Task details:
Locate each line in the rows below that contains the string "pose", and copy those lines out in order.

Records supplied:
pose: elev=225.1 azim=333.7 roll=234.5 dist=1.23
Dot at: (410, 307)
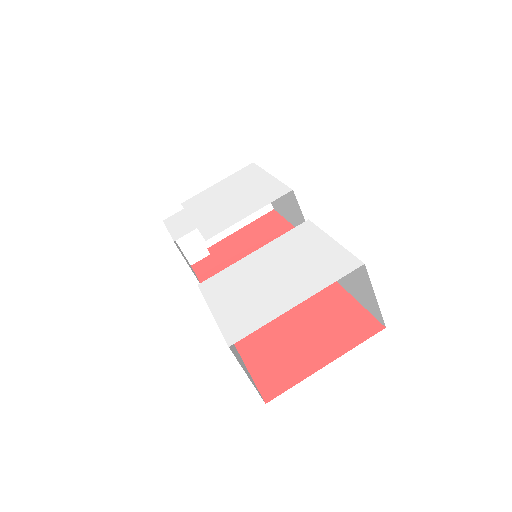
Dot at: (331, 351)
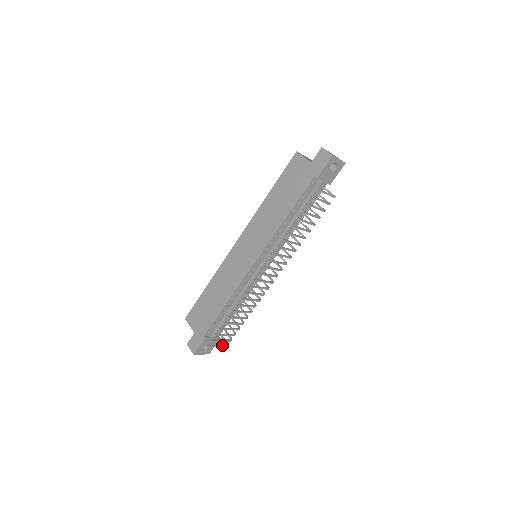
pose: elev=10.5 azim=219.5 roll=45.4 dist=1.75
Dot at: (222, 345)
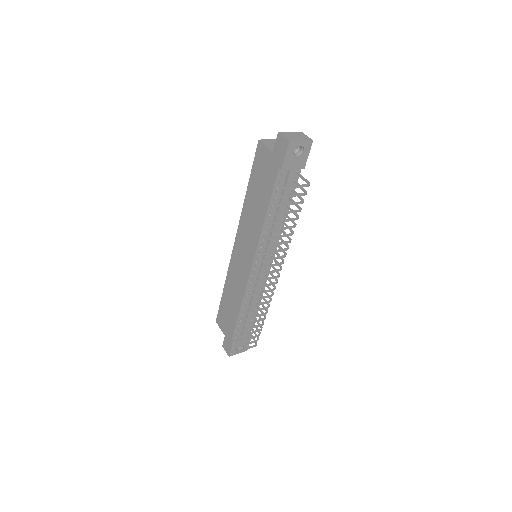
Dot at: (249, 347)
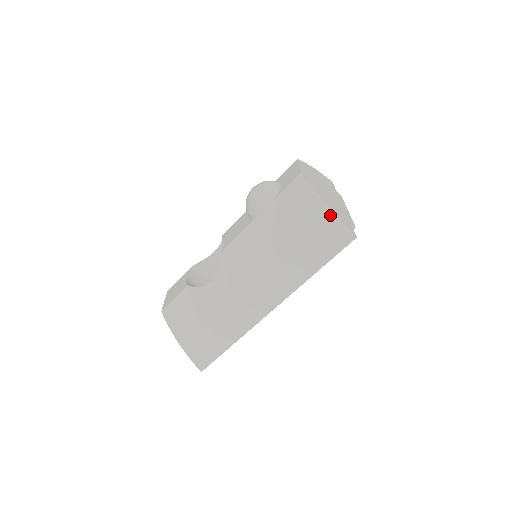
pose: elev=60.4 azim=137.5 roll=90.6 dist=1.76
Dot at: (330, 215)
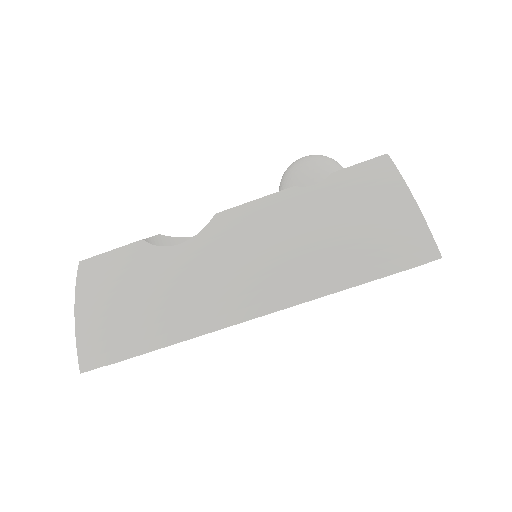
Dot at: (413, 212)
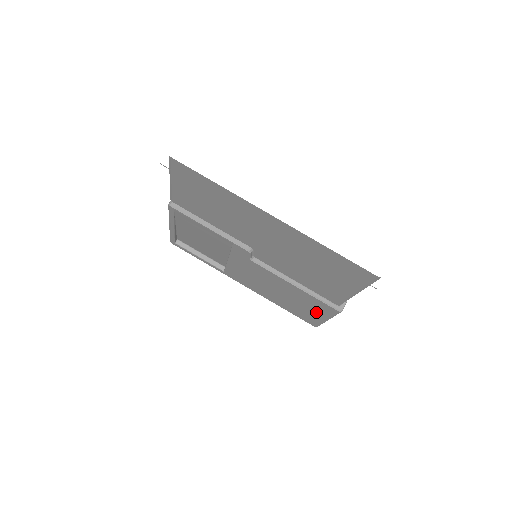
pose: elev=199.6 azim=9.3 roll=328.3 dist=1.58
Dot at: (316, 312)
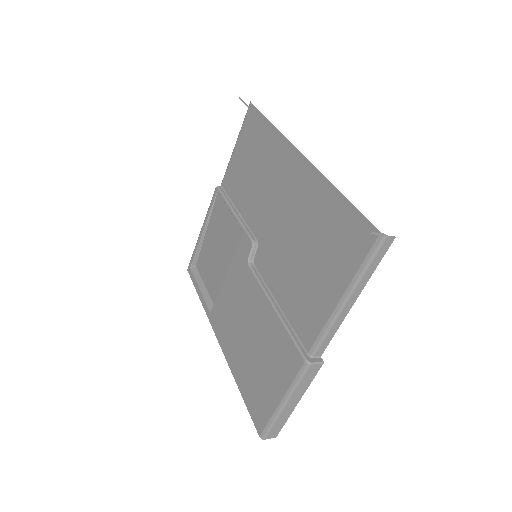
Dot at: (275, 380)
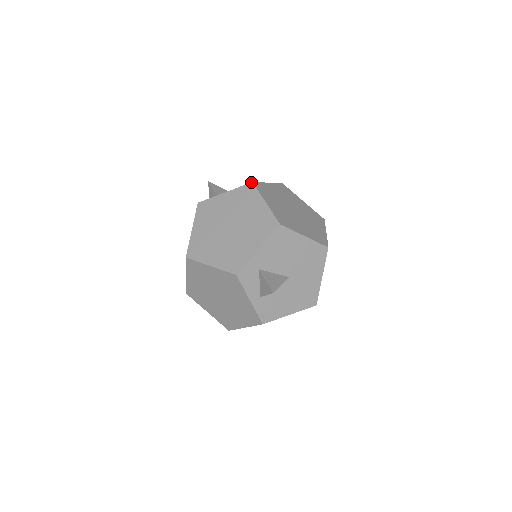
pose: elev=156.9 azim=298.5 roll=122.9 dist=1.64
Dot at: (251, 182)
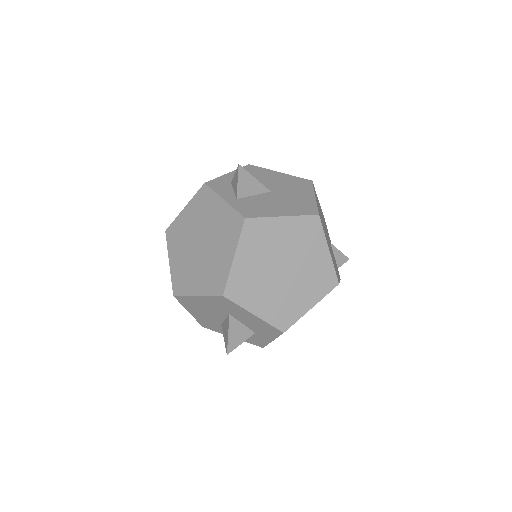
Dot at: occluded
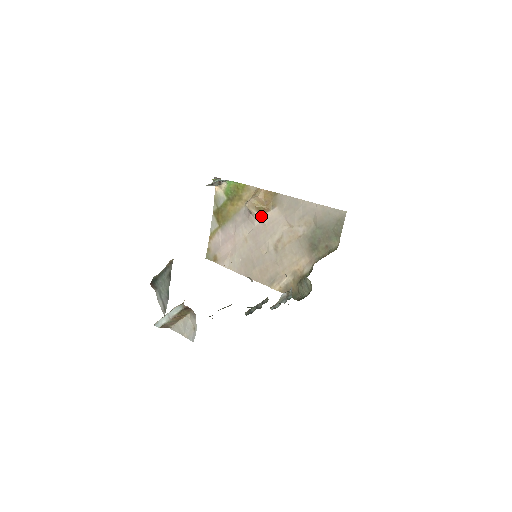
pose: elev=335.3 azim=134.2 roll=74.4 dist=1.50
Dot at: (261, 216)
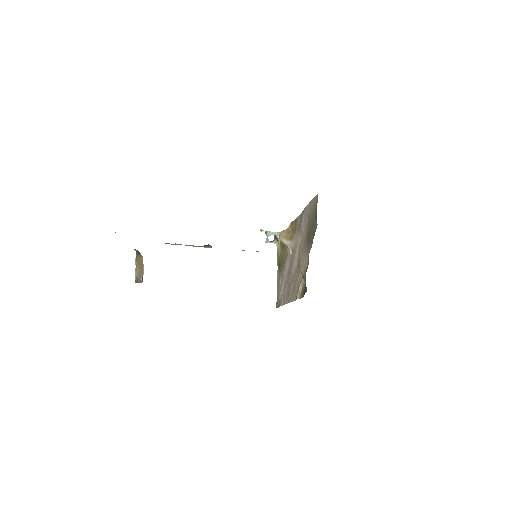
Dot at: (290, 243)
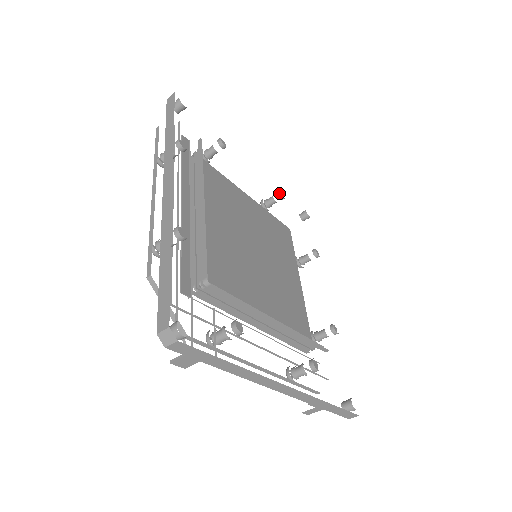
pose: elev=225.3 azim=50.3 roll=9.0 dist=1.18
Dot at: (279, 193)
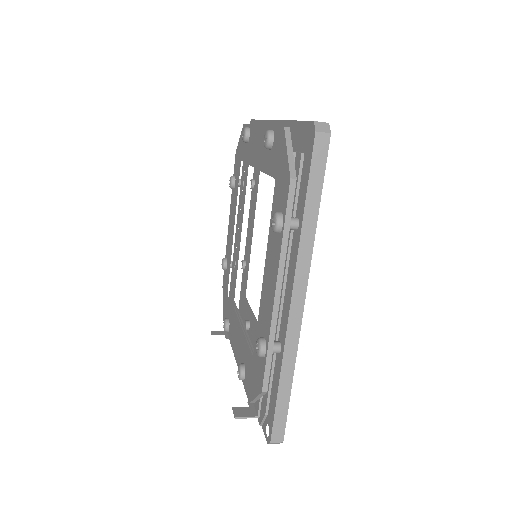
Dot at: occluded
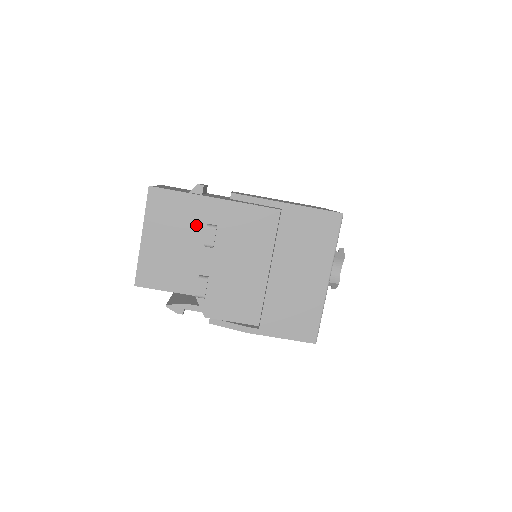
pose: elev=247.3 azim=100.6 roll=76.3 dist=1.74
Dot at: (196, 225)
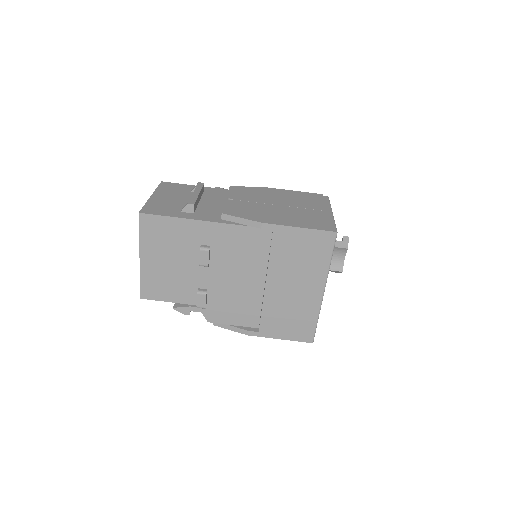
Dot at: (190, 246)
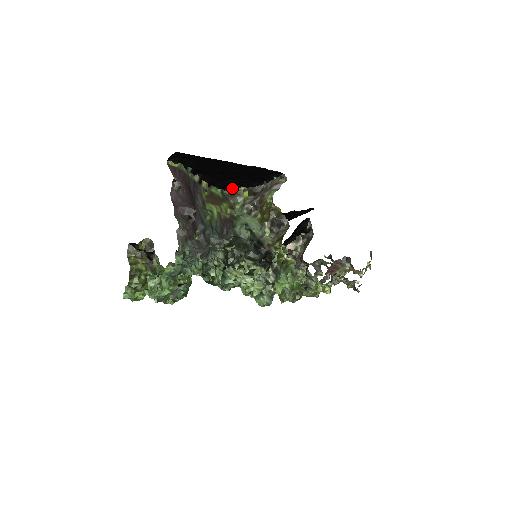
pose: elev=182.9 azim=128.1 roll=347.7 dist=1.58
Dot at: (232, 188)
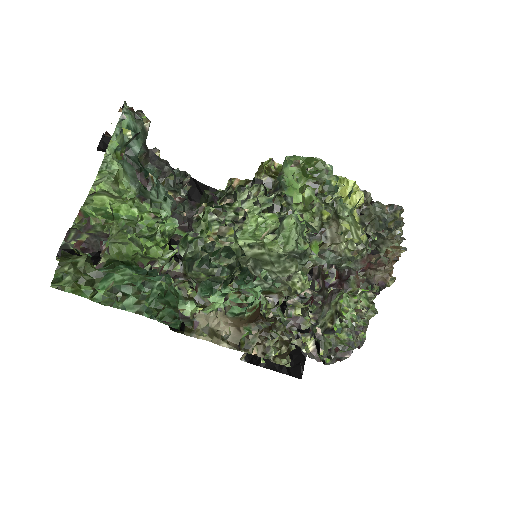
Dot at: occluded
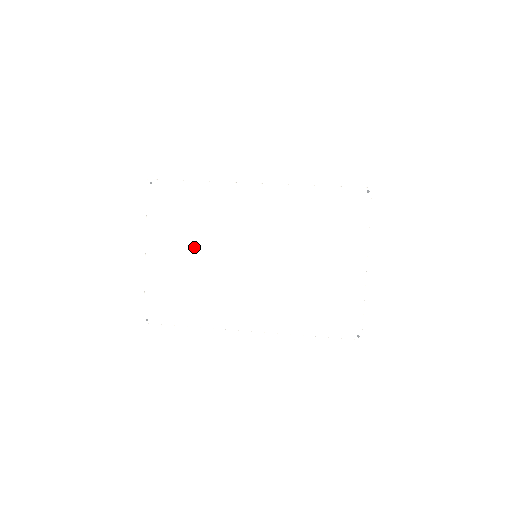
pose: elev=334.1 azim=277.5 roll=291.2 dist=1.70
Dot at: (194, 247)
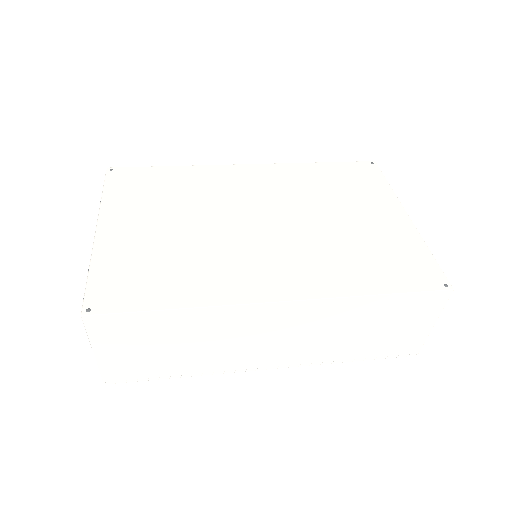
Dot at: (173, 218)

Solved problem:
pose: elev=225.1 azim=333.7 roll=234.5 dist=1.23
pose: elev=10.5 azim=219.5 roll=45.4 dist=1.75
pose: elev=60.4 azim=137.5 roll=90.6 dist=1.76
pose: elev=199.6 azim=9.3 roll=328.3 dist=1.58
pose: elev=156.9 azim=298.5 roll=122.9 dist=1.64
pose: elev=335.3 azim=134.2 roll=74.4 dist=1.50
pose: elev=225.3 azim=50.3 roll=9.0 dist=1.18
pose: elev=247.3 azim=100.6 roll=76.3 dist=1.74
pose: elev=182.9 azim=128.1 roll=347.7 dist=1.58
pose: elev=334.1 azim=277.5 roll=291.2 dist=1.70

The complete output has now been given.